STUDY MATERIAL section start

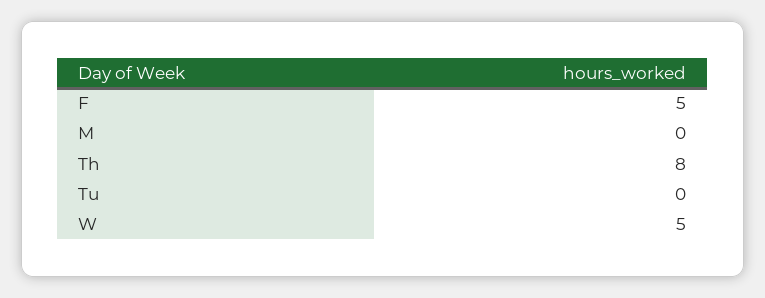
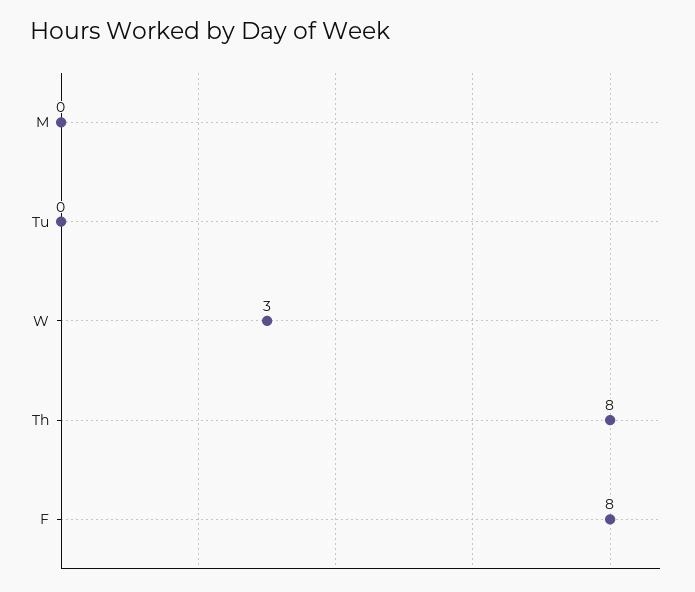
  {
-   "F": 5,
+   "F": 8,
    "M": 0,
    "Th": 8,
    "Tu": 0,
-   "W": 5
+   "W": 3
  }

STUDY MATERIAL section end
STUDY MATERIAL section start

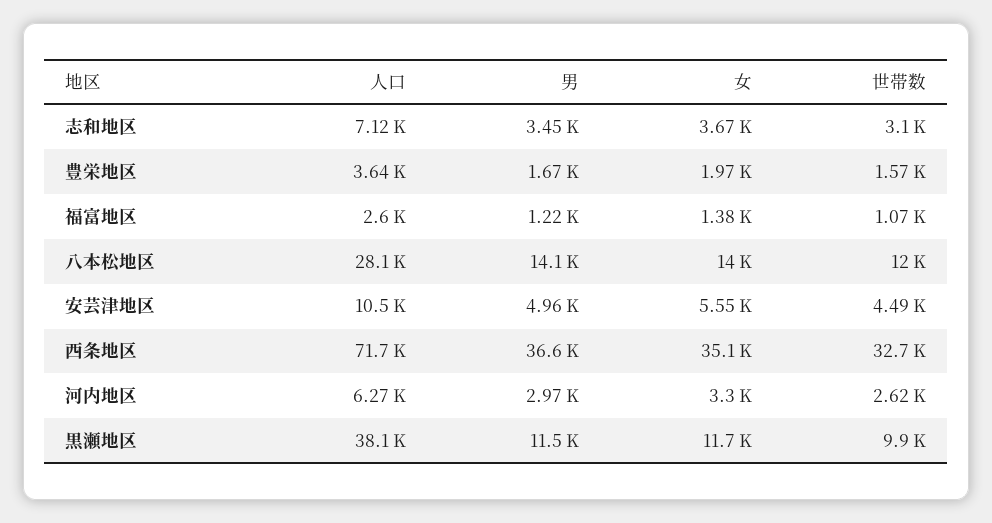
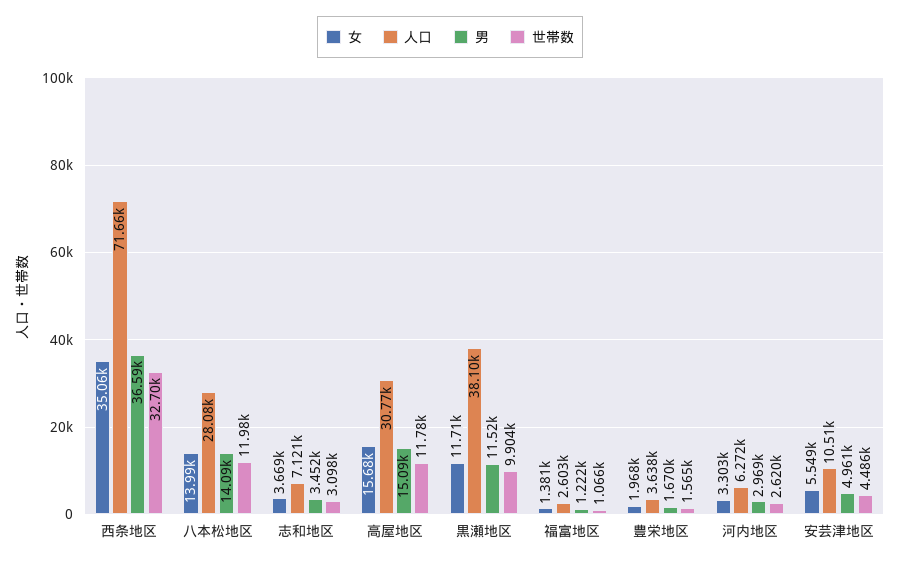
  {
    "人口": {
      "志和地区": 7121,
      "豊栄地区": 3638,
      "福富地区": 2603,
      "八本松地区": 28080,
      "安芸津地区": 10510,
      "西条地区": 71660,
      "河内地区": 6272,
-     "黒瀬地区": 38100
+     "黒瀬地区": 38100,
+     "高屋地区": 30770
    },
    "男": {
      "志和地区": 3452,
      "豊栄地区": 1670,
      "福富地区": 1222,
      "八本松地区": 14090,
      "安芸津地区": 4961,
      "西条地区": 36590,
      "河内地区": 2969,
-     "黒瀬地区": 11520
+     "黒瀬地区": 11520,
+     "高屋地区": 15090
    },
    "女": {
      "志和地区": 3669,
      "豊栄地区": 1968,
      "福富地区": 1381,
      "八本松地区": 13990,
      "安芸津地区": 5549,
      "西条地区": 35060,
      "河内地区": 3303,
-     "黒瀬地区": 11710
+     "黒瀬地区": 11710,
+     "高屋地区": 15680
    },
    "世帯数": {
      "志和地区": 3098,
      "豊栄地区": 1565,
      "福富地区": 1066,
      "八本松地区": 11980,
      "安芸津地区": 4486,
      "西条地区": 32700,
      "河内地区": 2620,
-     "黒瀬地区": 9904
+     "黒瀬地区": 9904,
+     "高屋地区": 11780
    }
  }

STUDY MATERIAL section end
STUDY MATERIAL section start

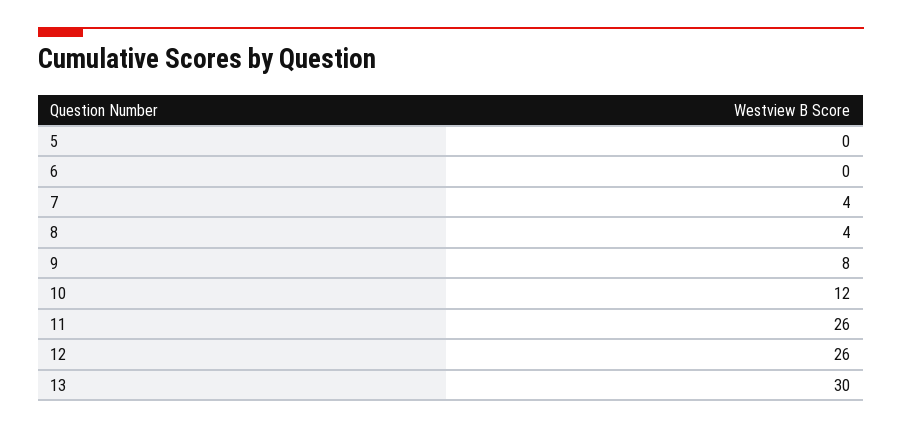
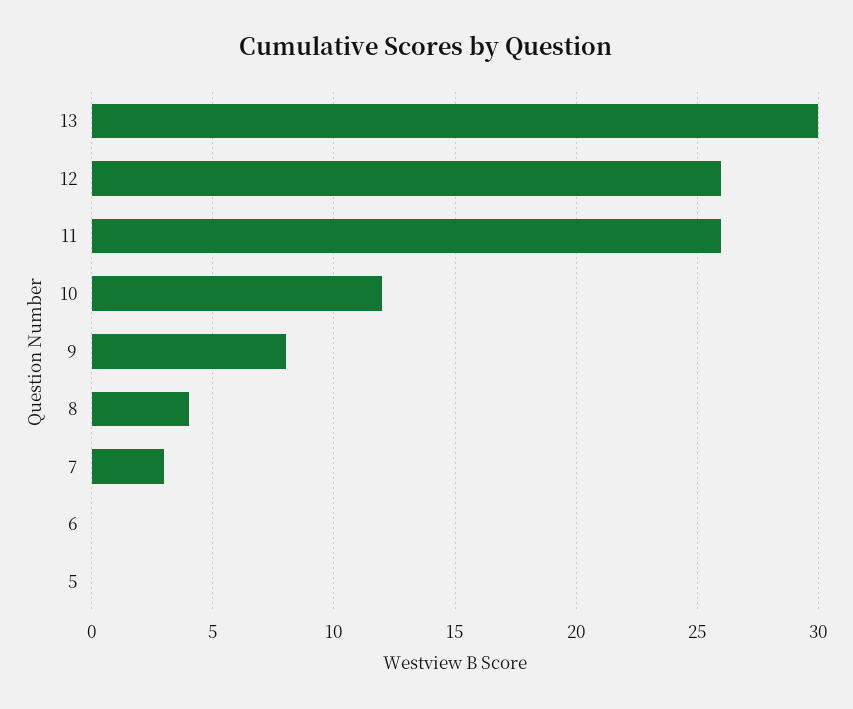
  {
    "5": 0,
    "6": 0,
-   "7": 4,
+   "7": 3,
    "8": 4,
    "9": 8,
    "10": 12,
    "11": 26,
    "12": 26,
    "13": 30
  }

STUDY MATERIAL section end

> [ASSIGNMENT]:
Show the lines from the data above that contain the string "豊栄地区".

> [FINISHED EXERCISE]:
      "豊栄地区": 3638,
      "豊栄地区": 1670,
      "豊栄地区": 1968,
      "豊栄地区": 1565,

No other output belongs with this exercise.